Whereas the nomination of U.S. Supreme Court justices has become a baldly political circus and our current Israeli Justice Minister Ayelet Shaked has been very clear that she is enacting a revolution, judges must at least make the effort to separate their personal opinions from what they do as judges, Ironically, it was former Israeli Supreme Court President Aharon Barak, seen by many on the right as a primary instigator of everything they find objectionable, who stated that he upheld the demolitions of Palestinian homes for lack of permit, even though it went against his conscience. I believe that demolishing home when their owners have no fair chance of building legally is unconscionable and a violation of international law, but Barak felt that the Israeli law we have imposed on Palestinians who can’t vote for the Knesset gave him no choice.
I have never systematically examined how often the Israeli courts have ruled against human rights, and how often they have upheld human rights. But the number of decisions recall antithetical to my understanding of human rights and international law arguably has been greater than the ones backing my understanding.

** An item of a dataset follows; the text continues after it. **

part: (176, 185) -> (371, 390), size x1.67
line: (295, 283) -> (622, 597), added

Rabbi Shimshon Raphael Hirsch comments that, according to his reckoning, Jethro’s system required 78,600 judges. He sees this as a testament to the fact that Moses managed to pass down God’s word, create a vast population educated in God’s Ways. I might add, a vast population with the honesty and fear of God that Jethro stipulates as requirements for judges. Hirsch also contrasts the system of appeals according to Jethro, versus most systems of appeals today. In Jethro’s system, it is not those coming before the judge that appeal to a higher court, but rather the judges who appeal when they feel that the decision is beyond them. This requires a level of maturity and humility.

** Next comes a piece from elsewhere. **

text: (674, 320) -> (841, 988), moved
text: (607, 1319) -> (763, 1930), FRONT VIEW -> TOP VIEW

After all the philosophizing about how we determine the law, it is important to remember that law alone doesn’t create a decent society. Although our sages created a tremendous edifice of law, they also undermined it by determining that they could force somebody to do something they had no legal requirement to do, if somebody was not doing that something that could help another person without causing harm to him/herself (kofin al midat sdom). They realized that sort of unwillingness to help others would lead us down the slippery slope to Sodom. Hirsch quotes a baraita brought by Rav Yosef in the Talmud (Baba Metzia 30b), on the line from our parsasha, “and enjoin upon them the laws and the teachings, and make known to them the way they are to go and the practices they are to follow.”(Exodus 18:20). “The way” is that of acts of loving kindness. “they are to go” is visiting the sick and burying the dead , “the practices” is law and “they are to follow” is lifnim meshurat hadin– going beyond the letter of the law to observe the intent of the law.” Rabbi Yokhanan states that Jerusalem was destroyed because people demanded their rights according to the strict letter of the Torah and were not willing to cede anything lifnim meshurat hadin. Hirsch says that Jethro told Moses, a society can’t exist when people only think of themselves. There also must be loving kindness, the morality which is the true intent of the laws of the Torah, and solidarity and concern for fellow human beings. Rather than thinking than defining our personal welfare as zealously insisting on everything we are owed, we could internalize a feeling that our welfare is enhanced when we contribute to the welfare of others.